## Задание A
Над какими произведениями Пушкин работал в Малинниках, согласно отрывку?

## Отрывок
******************************
Возмущенный нападками «Московского телеграфа» и булгаринской «Северной пчелы», посягательством на его творчество со стороны официальных кругов, Пушкин мучительно переживал обвинения его в том, будто он проповедует отчуждение поэта от толпы поистине народной. Он сознавал свое величие подлинно национального поэта, и тем тягостнее было ощущать свое одиночество в чуждом ему светском обществе. Сохраняя гордую независимость, Пушкин обращается к самому себе как высшему судье своего труда:
Поэт! не дорожи любовию народной.
Восторженных похвал пройдет минутный шум;
Услышишь суд глупца и смех толпы холодной:
Но ты останься тверд, спокоен и угрюм.
Ты царь: живи один. Дорогою свободной
Иди, куда тебя влечет свободный ум,
У совершенствуя плоды любимых дум,
Не требуя наград за подвиг благородный.
Они в самом тебе. Ты сам свой высший суд;
Всех строже оценить умеешь ты свой труд.
Ты им доволен ли, взыскательный художник?
Доволен? Так пускай толпа его бранит
И плюет на алтарь, где твой огонь горит,
И в детской резвости колеблет твой треножник.
* * *
В Малинниках Пушкин работал над «Романом в письмах», седьмой главой «Евгения Онегина» и «Отрывками из путешествия Онегина».
В этих «Отрывках» порою трудно отличить, говорит ли Пушкин об Онегине или отдается личным воспоминаниям:
Какие б чувства ни таились
Тогда во мне - теперь их нет;
Они прошли иль изменились...
Мир вам, тревоги прошлых лет!
В ту пору мне казались нужны
Пустыни, волн края жемчужны,
И моря шум, и груды скал,
И гордой девы идеал,
И безыменные страданья...
Другие дни, другие сны;
Смирились вы, моей весны
Высокопарные мечтанья,
И в поэтический бокал
Воды я много подмешал.
«В этих строфах вскрыта эволюция творчества Пушкина за 1820-1830 годы - изменение идей, тематики и стилистики от периода «Кавказского пленника» до болдинской «Шалости» (1830) и «Истории села Горюхина» (начатой в 1830 г.). ...Мечты о независимой жизни в усадьбе, в поместье - «обители трудов и чистых нег» в 30-х годах получили у Пушкина устойчивую форму»12.
******************************
## Исходные данные
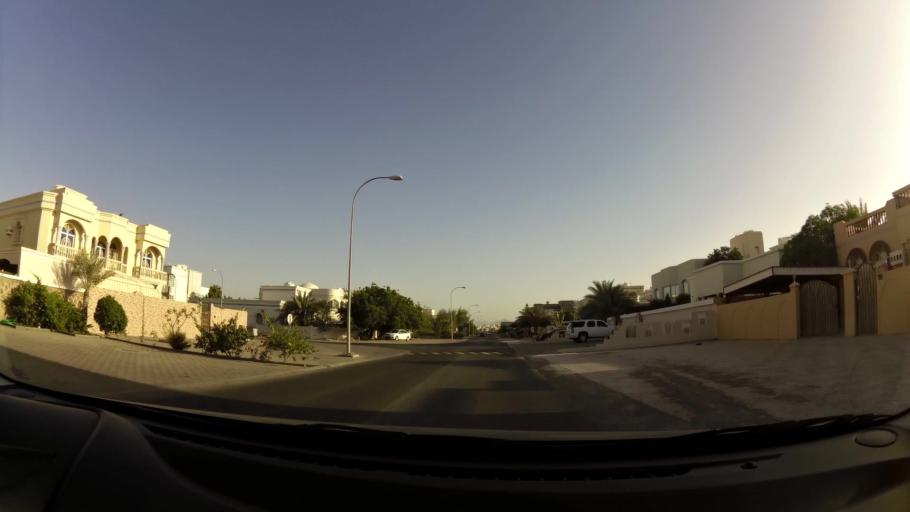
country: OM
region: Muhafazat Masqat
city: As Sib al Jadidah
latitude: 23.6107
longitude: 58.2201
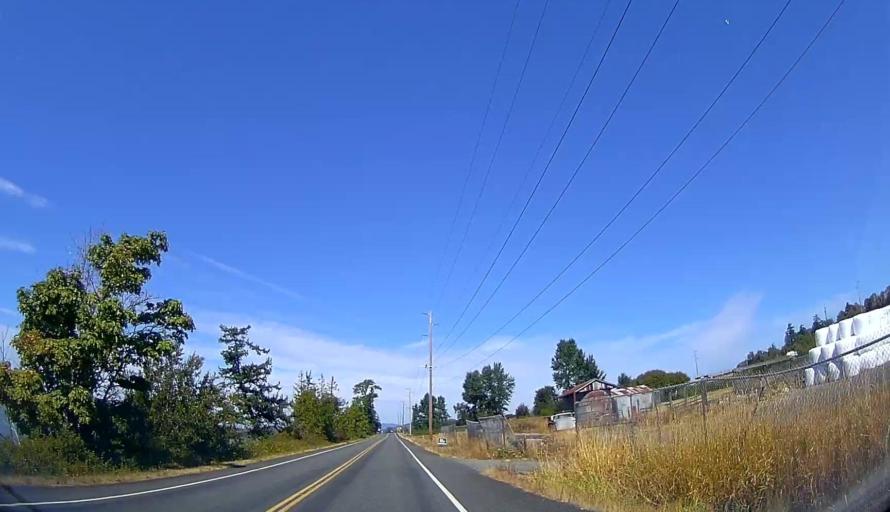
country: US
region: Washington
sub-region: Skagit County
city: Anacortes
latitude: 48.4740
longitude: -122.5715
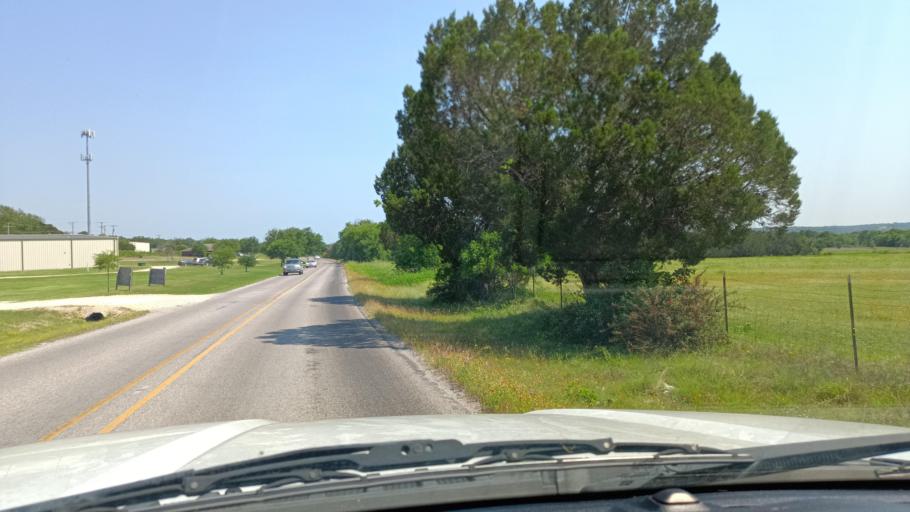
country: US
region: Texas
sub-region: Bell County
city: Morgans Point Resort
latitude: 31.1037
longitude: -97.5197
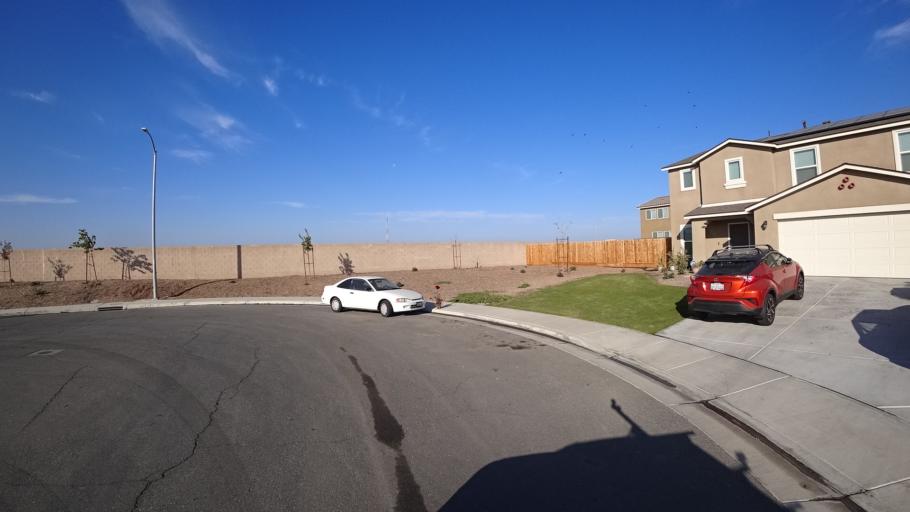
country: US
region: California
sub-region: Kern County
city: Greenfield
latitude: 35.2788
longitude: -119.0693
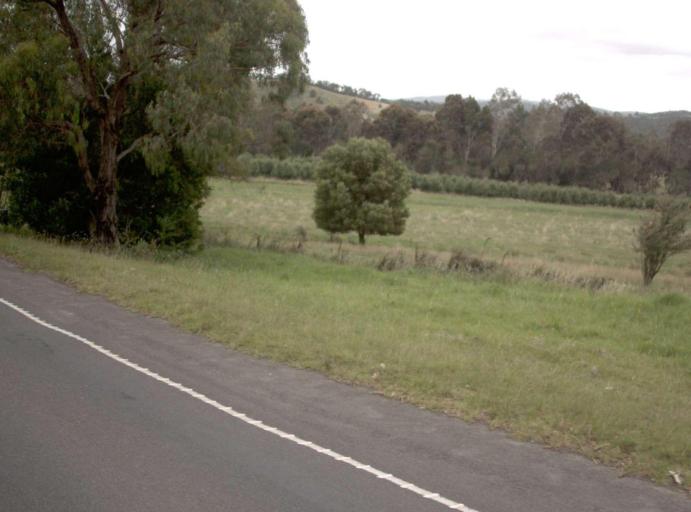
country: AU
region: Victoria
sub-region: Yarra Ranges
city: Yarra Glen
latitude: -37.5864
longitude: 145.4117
******************************
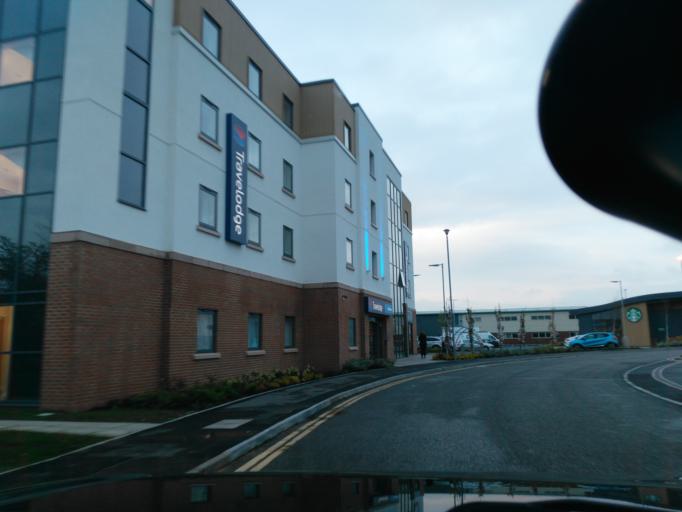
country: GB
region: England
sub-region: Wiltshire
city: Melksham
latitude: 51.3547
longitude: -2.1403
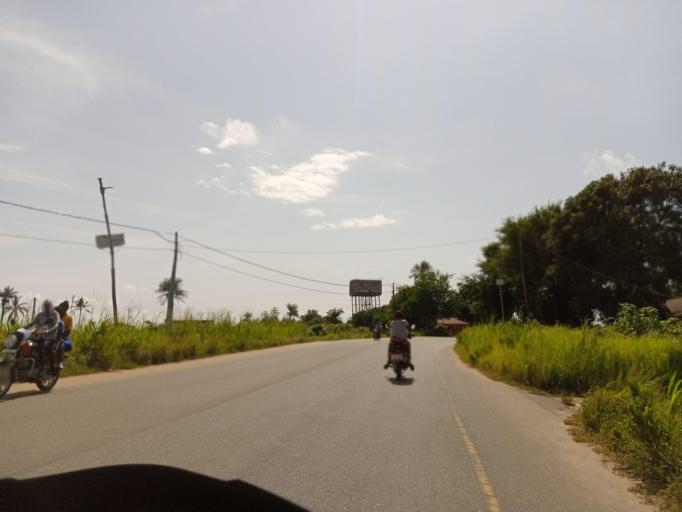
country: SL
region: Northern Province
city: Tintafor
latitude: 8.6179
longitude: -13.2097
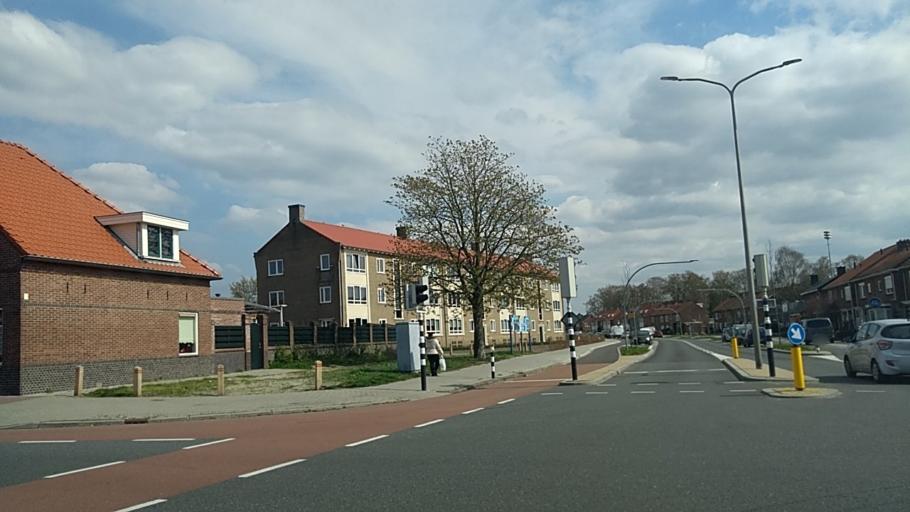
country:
******************************
## Задание B
Перепишите из списка строки от строки с «sub-region: Skagit County» до строки с «latitude: -37.5864» включительно. Изображения в ответ не включайте.

## Решение задания A
Над «Романом в письмах», седьмой главой «Евгения Онегина» и «Отрывками из путешествия Онегина».

## Решение задания B
sub-region: Skagit County
city: Anacortes
latitude: 48.4740
longitude: -122.5715
country: US
region: Texas
sub-region: Bell County
city: Morgans Point Resort
latitude: 31.1037
longitude: -97.5197
country: US
region: California
sub-region: Kern County
city: Greenfield
latitude: 35.2788
longitude: -119.0693
country: AU
region: Victoria
sub-region: Yarra Ranges
city: Yarra Glen
latitude: -37.5864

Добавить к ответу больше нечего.